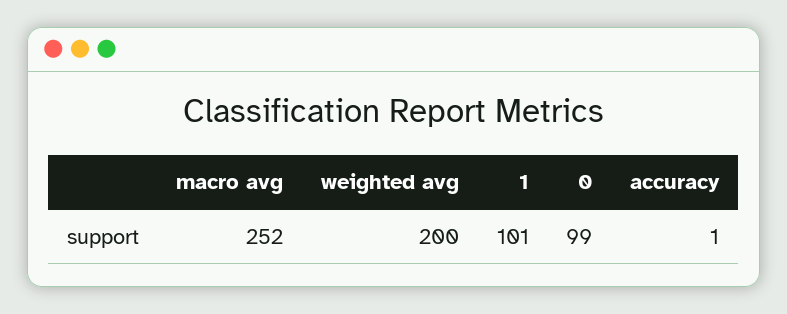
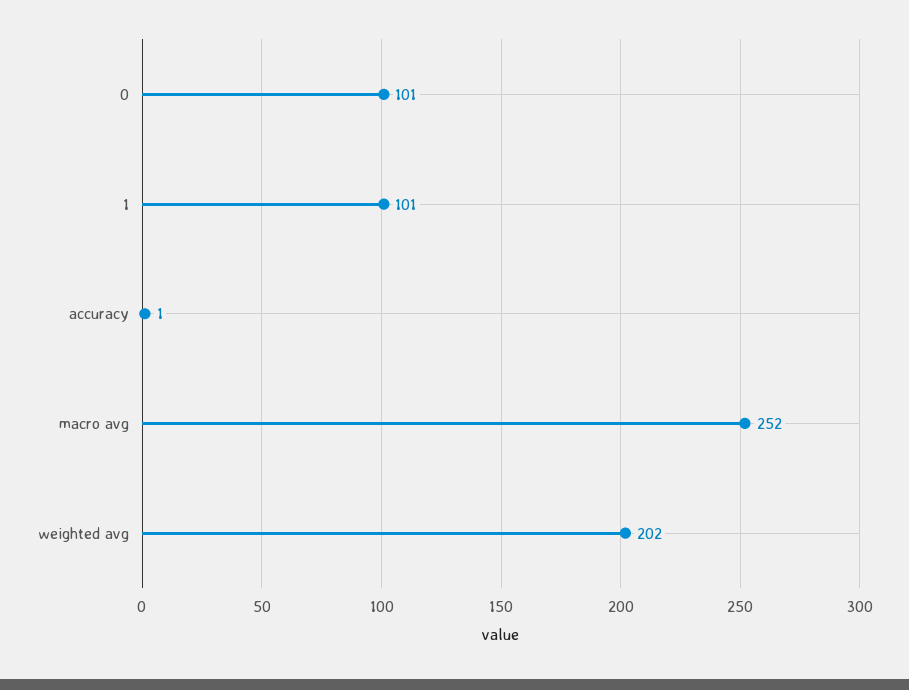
  {
    "macro avg": 252,
-   "weighted avg": 200,
+   "weighted avg": 202,
    "1": 101,
-   "0": 99,
+   "0": 101,
    "accuracy": 1
  }

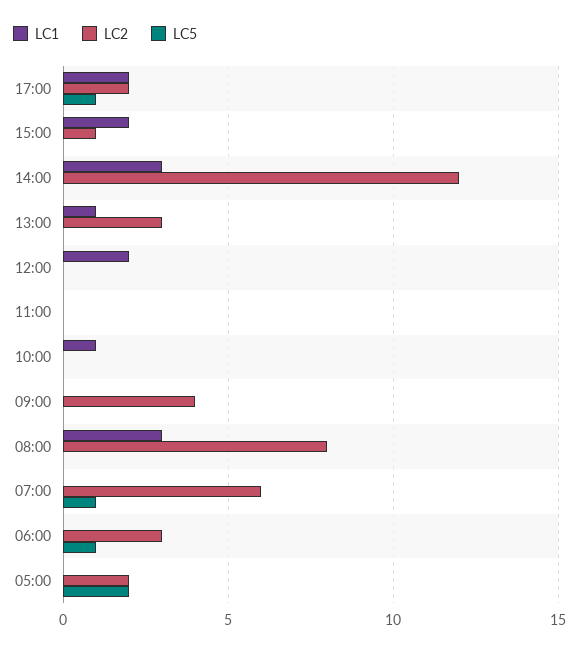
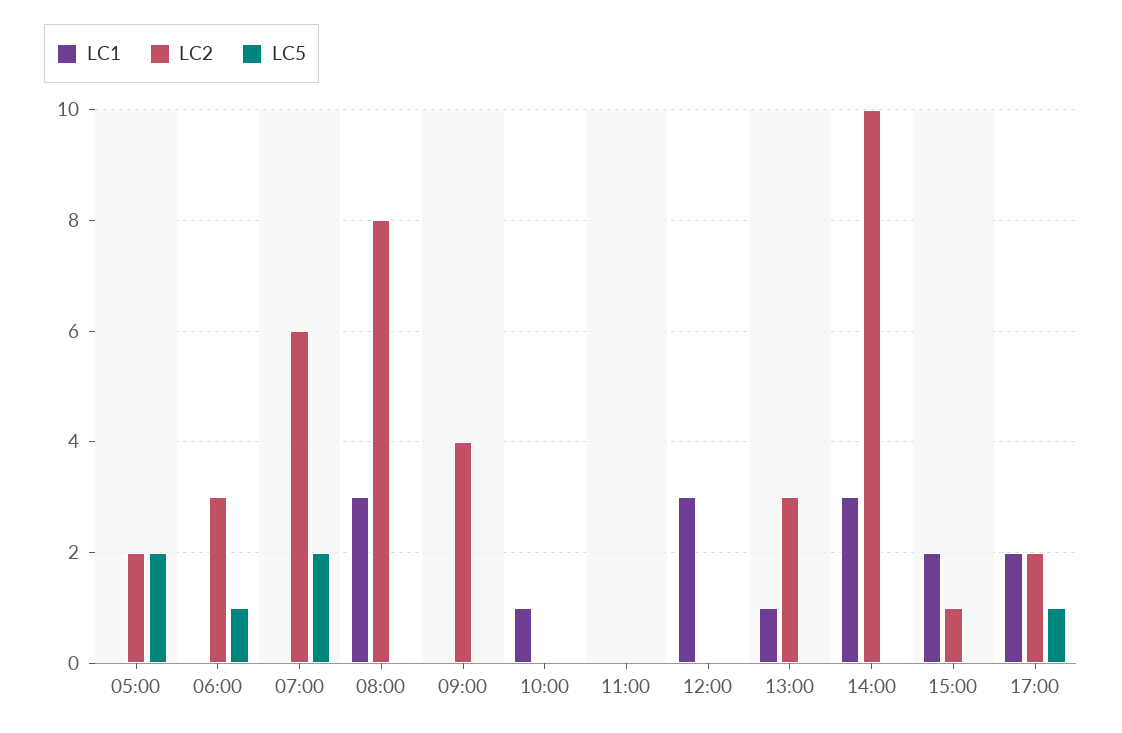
  {
    "LC1": {
      "17:00": 2,
      "15:00": 2,
      "14:00": 3,
      "13:00": 1,
-     "12:00": 2,
+     "12:00": 3,
      "11:00": 0,
      "10:00": 1,
      "09:00": 0,
      "08:00": 3,
      "07:00": 0,
      "06:00": 0,
      "05:00": 0
    },
    "LC2": {
      "17:00": 2,
      "15:00": 1,
-     "14:00": 12,
+     "14:00": 10,
      "13:00": 3,
      "12:00": 0,
      "11:00": 0,
      "10:00": 0,
      "09:00": 4,
      "08:00": 8,
      "07:00": 6,
      "06:00": 3,
      "05:00": 2
    },
    "LC5": {
      "17:00": 1,
      "15:00": 0,
      "14:00": 0,
      "13:00": 0,
      "12:00": 0,
      "11:00": 0,
      "10:00": 0,
      "09:00": 0,
      "08:00": 0,
-     "07:00": 1,
+     "07:00": 2,
      "06:00": 1,
      "05:00": 2
    }
  }

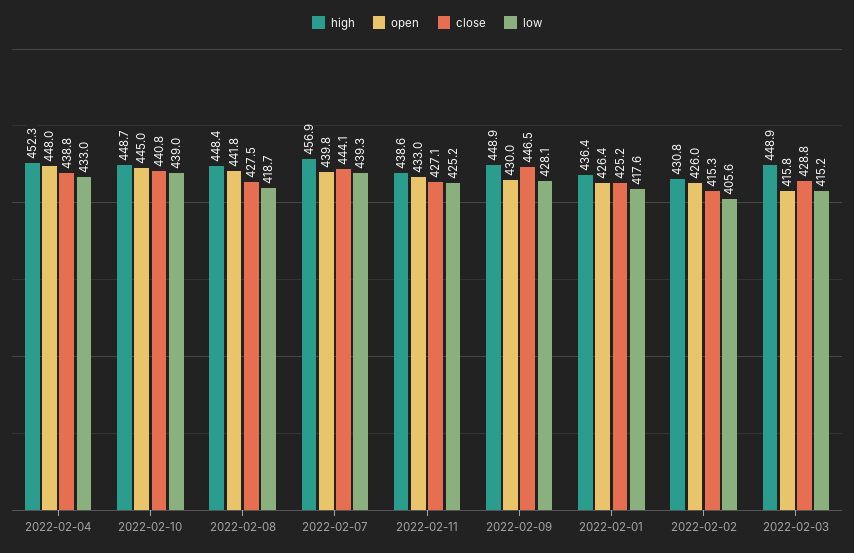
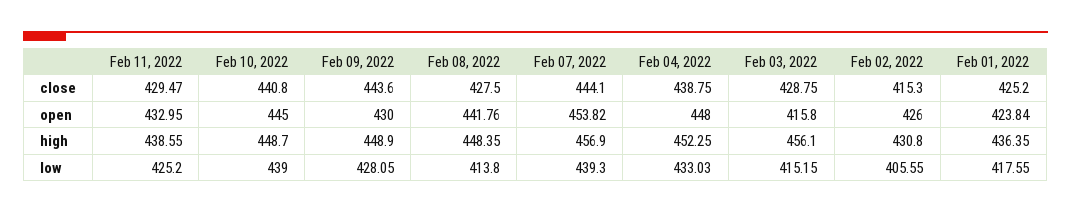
  {
    "high": {
      "2022-02-04": 452.25,
      "2022-02-10": 448.7,
      "2022-02-08": 448.35,
      "2022-02-07": 456.9,
      "2022-02-11": 438.55,
      "2022-02-09": 448.9,
      "2022-02-01": 436.35,
      "2022-02-02": 430.8,
-     "2022-02-03": 448.9
+     "2022-02-03": 456.1
    },
    "open": {
      "2022-02-04": 448,
      "2022-02-10": 445,
      "2022-02-08": 441.76,
-     "2022-02-07": 439.8,
+     "2022-02-07": 453.82,
      "2022-02-11": 432.95,
      "2022-02-09": 430,
-     "2022-02-01": 426.4,
+     "2022-02-01": 423.84,
      "2022-02-02": 426,
      "2022-02-03": 415.8
    },
    "close": {
      "2022-02-04": 438.75,
      "2022-02-10": 440.8,
      "2022-02-08": 427.5,
      "2022-02-07": 444.1,
-     "2022-02-11": 427.1,
+     "2022-02-11": 429.47,
-     "2022-02-09": 446.5,
+     "2022-02-09": 443.6,
      "2022-02-01": 425.2,
      "2022-02-02": 415.3,
      "2022-02-03": 428.75
    },
    "low": {
      "2022-02-04": 433.03,
      "2022-02-10": 439,
-     "2022-02-08": 418.7,
+     "2022-02-08": 413.8,
      "2022-02-07": 439.3,
      "2022-02-11": 425.2,
      "2022-02-09": 428.05,
      "2022-02-01": 417.55,
      "2022-02-02": 405.55,
      "2022-02-03": 415.15
    }
  }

++++++++++

▶ **Written task**:
Once the pictures are removed, copy the listing exactly.

▶ **Output**:
  {
    "macro avg": 252,
-   "weighted avg": 200,
+   "weighted avg": 202,
    "1": 101,
-   "0": 99,
+   "0": 101,
    "accuracy": 1
  }

  {
    "LC1": {
      "17:00": 2,
      "15:00": 2,
      "14:00": 3,
      "13:00": 1,
-     "12:00": 2,
+     "12:00": 3,
      "11:00": 0,
      "10:00": 1,
      "09:00": 0,
      "08:00": 3,
      "07:00": 0,
      "06:00": 0,
      "05:00": 0
    },
    "LC2": {
      "17:00": 2,
      "15:00": 1,
-     "14:00": 12,
+     "14:00": 10,
      "13:00": 3,
      "12:00": 0,
      "11:00": 0,
      "10:00": 0,
      "09:00": 4,
      "08:00": 8,
      "07:00": 6,
      "06:00": 3,
      "05:00": 2
    },
    "LC5": {
      "17:00": 1,
      "15:00": 0,
      "14:00": 0,
      "13:00": 0,
      "12:00": 0,
      "11:00": 0,
      "10:00": 0,
      "09:00": 0,
      "08:00": 0,
-     "07:00": 1,
+     "07:00": 2,
      "06:00": 1,
      "05:00": 2
    }
  }

  {
    "high": {
      "2022-02-04": 452.25,
      "2022-02-10": 448.7,
      "2022-02-08": 448.35,
      "2022-02-07": 456.9,
      "2022-02-11": 438.55,
      "2022-02-09": 448.9,
      "2022-02-01": 436.35,
      "2022-02-02": 430.8,
-     "2022-02-03": 448.9
+     "2022-02-03": 456.1
    },
    "open": {
      "2022-02-04": 448,
      "2022-02-10": 445,
      "2022-02-08": 441.76,
-     "2022-02-07": 439.8,
+     "2022-02-07": 453.82,
      "2022-02-11": 432.95,
      "2022-02-09": 430,
-     "2022-02-01": 426.4,
+     "2022-02-01": 423.84,
      "2022-02-02": 426,
      "2022-02-03": 415.8
    },
    "close": {
      "2022-02-04": 438.75,
      "2022-02-10": 440.8,
      "2022-02-08": 427.5,
      "2022-02-07": 444.1,
-     "2022-02-11": 427.1,
+     "2022-02-11": 429.47,
-     "2022-02-09": 446.5,
+     "2022-02-09": 443.6,
      "2022-02-01": 425.2,
      "2022-02-02": 415.3,
      "2022-02-03": 428.75
    },
    "low": {
      "2022-02-04": 433.03,
      "2022-02-10": 439,
-     "2022-02-08": 418.7,
+     "2022-02-08": 413.8,
      "2022-02-07": 439.3,
      "2022-02-11": 425.2,
      "2022-02-09": 428.05,
      "2022-02-01": 417.55,
      "2022-02-02": 405.55,
      "2022-02-03": 415.15
    }
  }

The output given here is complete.